W. Bray, D. Tramp. A dictionary of archeology
– И кто только выдумал, что лучший отдых – это перемена деятельности? Как он это себе представлял, интересно? Человек дрова колол, ухайдакался, пошёл кирпичи потаскал – и опять как огурчик?! – возмущалась Катька, потрясая зубной щёткой. – Вон, уже щётки не выдерживают, совсем облысели!
– Ладно тебе. Мы же кирпичи не таскаем, – примирительно сказала Лиска. Ей, в отличие от Катьки, новое занятие пока нравилось. Это было куда интереснее, чем перебирать землю, можно представить себя настоящим археологом, расчищающим развалины Вавилона. Потёрла щёткой, дунула, потёрла, дунула… Вот так и свершаются великие открытия!

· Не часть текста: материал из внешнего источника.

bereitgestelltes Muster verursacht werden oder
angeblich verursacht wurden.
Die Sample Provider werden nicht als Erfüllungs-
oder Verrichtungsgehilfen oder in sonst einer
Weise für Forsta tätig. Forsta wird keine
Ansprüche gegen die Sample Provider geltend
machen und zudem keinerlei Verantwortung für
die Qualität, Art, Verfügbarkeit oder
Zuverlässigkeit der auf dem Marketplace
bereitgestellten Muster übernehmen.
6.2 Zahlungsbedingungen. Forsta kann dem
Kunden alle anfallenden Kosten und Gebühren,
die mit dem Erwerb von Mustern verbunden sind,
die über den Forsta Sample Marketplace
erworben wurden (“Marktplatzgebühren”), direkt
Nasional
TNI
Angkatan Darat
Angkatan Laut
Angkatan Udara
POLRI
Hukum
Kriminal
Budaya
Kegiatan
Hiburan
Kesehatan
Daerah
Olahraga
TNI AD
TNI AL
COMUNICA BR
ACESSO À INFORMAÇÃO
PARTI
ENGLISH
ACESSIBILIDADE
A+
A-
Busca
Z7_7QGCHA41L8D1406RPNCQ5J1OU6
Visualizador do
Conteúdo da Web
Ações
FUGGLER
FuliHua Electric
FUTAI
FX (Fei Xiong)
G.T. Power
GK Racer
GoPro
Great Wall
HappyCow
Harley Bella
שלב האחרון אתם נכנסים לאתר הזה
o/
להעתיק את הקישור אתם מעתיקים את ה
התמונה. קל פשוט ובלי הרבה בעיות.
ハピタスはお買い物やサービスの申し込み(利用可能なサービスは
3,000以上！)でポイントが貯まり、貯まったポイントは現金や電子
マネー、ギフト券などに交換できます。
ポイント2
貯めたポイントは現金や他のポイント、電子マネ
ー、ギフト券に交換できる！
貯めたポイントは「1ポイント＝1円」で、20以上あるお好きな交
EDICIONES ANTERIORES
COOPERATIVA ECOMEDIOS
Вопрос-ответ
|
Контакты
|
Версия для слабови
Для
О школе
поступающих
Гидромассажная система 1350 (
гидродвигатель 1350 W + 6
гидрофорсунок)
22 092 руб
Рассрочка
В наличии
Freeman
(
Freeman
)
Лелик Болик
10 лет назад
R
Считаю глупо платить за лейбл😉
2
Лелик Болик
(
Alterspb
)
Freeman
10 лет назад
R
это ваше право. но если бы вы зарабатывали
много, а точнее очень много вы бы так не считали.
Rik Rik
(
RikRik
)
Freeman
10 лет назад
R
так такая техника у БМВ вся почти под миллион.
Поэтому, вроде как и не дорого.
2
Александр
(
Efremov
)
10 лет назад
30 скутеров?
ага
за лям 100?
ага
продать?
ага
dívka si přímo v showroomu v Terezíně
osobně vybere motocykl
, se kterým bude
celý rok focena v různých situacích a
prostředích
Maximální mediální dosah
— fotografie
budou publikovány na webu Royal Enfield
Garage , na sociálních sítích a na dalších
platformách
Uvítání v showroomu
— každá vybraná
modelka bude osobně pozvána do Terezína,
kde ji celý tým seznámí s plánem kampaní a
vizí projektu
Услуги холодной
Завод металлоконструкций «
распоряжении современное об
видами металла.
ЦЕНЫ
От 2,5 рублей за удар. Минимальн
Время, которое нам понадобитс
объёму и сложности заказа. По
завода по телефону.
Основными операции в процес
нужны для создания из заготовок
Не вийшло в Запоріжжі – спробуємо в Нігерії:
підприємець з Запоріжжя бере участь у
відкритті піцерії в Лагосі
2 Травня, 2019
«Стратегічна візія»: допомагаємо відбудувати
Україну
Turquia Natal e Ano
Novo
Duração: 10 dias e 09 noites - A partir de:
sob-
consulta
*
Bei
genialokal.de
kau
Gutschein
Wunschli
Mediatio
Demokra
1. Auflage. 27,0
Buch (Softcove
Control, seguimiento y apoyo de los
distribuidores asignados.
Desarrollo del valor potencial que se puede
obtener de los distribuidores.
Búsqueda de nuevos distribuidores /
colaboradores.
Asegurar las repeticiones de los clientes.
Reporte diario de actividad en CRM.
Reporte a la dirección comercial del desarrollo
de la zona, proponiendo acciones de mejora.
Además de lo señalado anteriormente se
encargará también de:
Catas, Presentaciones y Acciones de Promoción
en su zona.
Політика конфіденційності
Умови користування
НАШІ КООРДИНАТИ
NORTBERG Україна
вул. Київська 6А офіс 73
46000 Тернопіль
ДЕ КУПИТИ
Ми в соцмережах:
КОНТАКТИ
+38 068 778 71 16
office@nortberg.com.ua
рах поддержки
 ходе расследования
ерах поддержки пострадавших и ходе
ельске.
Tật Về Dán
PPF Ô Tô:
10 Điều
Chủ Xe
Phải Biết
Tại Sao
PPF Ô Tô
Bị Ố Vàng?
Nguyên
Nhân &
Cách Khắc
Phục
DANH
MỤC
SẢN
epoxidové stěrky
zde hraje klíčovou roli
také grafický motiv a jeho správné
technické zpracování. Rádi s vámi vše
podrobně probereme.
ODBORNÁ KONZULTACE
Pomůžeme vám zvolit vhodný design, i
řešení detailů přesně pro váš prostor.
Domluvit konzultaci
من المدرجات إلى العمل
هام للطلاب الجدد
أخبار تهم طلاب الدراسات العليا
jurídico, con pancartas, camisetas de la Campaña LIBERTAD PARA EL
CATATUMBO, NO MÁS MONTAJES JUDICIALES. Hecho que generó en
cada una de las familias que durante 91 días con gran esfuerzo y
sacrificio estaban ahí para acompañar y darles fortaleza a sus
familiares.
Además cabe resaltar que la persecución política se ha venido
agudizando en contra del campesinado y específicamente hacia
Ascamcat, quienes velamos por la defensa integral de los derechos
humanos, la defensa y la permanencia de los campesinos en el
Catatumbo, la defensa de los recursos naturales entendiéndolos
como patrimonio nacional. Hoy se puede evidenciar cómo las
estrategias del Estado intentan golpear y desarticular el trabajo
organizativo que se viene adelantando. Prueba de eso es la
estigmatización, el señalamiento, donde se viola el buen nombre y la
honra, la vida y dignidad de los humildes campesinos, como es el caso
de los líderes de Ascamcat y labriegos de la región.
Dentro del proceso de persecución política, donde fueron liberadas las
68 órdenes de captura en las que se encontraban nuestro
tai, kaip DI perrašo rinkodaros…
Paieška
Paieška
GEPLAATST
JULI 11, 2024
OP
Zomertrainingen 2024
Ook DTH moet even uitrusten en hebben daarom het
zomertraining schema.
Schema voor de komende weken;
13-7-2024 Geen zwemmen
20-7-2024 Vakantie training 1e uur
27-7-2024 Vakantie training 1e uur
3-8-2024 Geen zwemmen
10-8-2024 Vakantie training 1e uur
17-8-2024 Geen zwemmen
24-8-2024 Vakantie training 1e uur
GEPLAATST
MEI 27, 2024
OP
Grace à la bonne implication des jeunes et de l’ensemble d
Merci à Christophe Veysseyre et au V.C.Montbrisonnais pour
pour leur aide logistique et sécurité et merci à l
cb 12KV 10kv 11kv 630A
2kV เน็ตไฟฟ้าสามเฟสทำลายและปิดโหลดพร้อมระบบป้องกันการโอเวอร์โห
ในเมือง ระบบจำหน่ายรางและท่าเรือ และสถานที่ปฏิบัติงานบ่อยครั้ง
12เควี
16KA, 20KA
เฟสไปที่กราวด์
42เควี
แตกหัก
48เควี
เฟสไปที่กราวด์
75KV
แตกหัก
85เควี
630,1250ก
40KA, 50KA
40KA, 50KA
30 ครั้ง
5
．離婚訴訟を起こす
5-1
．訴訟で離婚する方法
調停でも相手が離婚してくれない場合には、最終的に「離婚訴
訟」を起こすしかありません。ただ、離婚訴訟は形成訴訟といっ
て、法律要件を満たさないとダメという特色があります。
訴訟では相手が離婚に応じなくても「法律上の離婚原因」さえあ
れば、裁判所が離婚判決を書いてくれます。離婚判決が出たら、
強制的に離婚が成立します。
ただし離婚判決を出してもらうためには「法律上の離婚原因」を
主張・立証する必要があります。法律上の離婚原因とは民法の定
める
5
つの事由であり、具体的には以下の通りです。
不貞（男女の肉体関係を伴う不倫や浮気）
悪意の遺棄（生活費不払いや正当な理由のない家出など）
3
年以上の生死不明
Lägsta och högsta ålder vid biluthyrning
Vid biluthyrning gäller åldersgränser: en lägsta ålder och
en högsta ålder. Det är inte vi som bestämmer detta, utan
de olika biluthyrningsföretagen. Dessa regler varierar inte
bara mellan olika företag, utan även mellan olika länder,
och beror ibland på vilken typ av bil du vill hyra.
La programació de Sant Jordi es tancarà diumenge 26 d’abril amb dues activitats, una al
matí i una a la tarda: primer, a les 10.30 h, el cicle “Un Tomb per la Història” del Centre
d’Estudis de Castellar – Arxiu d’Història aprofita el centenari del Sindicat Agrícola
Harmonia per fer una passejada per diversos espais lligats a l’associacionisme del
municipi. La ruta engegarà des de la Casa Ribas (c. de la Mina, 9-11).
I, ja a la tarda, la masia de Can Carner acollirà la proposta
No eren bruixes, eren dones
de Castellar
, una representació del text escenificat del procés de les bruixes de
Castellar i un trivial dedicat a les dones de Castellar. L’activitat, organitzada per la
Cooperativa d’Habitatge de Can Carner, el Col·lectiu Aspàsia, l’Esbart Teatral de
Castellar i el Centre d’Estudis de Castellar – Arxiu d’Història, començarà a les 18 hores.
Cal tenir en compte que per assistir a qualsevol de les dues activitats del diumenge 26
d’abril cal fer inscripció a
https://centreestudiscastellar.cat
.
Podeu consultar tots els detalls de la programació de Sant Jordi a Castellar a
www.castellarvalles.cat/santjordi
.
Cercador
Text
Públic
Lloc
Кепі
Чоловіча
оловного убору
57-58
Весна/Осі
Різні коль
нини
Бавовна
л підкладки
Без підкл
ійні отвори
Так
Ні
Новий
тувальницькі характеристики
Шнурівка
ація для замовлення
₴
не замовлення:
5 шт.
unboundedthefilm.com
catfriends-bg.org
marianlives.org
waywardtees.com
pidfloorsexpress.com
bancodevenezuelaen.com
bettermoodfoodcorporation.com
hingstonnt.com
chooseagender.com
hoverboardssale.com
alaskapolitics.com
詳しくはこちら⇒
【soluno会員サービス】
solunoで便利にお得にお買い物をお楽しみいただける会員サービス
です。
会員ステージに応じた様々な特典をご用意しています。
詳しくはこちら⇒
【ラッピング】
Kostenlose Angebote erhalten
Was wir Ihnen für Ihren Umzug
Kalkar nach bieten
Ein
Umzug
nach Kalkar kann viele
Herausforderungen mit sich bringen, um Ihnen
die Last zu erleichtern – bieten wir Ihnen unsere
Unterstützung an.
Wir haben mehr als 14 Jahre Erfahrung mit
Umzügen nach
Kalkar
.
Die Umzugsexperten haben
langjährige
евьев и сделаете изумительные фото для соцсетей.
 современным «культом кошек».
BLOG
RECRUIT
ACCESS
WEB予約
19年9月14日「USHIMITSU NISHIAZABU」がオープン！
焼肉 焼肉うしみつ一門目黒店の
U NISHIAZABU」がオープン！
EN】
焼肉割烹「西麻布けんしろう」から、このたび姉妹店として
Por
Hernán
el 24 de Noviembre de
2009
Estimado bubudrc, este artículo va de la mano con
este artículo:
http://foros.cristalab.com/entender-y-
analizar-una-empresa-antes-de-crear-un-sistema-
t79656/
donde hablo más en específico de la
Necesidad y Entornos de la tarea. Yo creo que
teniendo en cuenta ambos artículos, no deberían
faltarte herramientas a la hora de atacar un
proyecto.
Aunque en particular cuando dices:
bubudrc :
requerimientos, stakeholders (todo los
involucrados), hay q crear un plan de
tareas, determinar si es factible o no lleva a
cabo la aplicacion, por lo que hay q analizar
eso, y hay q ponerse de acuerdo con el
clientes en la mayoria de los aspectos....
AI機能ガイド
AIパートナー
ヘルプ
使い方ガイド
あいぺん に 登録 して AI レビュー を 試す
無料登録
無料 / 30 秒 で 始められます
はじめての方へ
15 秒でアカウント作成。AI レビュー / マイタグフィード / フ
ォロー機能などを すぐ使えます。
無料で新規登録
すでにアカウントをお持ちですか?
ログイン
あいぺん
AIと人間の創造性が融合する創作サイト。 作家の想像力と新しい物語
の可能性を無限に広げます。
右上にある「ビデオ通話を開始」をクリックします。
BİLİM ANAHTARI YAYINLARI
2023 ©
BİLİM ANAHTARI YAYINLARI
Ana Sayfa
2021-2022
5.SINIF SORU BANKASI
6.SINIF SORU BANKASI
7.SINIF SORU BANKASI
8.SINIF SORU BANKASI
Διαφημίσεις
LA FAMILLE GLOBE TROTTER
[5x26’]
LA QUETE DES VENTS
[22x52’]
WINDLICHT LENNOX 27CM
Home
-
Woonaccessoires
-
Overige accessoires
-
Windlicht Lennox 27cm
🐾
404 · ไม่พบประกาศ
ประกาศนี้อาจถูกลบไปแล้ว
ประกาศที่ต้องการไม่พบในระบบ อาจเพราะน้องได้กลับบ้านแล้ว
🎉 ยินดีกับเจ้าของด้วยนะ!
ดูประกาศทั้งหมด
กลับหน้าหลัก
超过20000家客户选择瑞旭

Накануне, вскоре после стычки с Марго, на двух квадратах открылась каменная вымостка. По словам профессора, на таких фундаментах из речных голышей древние обитатели городища ставили свои дома. После этого Марго перевела Васю с Ботаником на квадрат к Лёше Толстому – «для ускорения темпов работы», как она выразилась, а Катьке с Лиской выдала скальпель и две зубные щётки.
– Расчищать кладку надо аккуратно, молодые люди с этой работой плохо справляются. Пальцы у них грубые и терпения не хватает, – объясняла она, становясь перед кладкой на коленки и осторожным движением сковыривая кусок глины. Потёрла камень щёткой и сдунула пыль. – Вот так, поняли? Главное, не сдвинуть камни. Потом я подойду и зарисую.
– Мышиная работа, – ворчала Катька, орудуя щёткой. – Везёт молодым людям! Втроём один квадрат ковыряют, а мы тут как пчёлки, только что не жужжим. А если этой кладки метров десять, мы так до конца раскопа на ней и просидим? И все находки другим достанутся!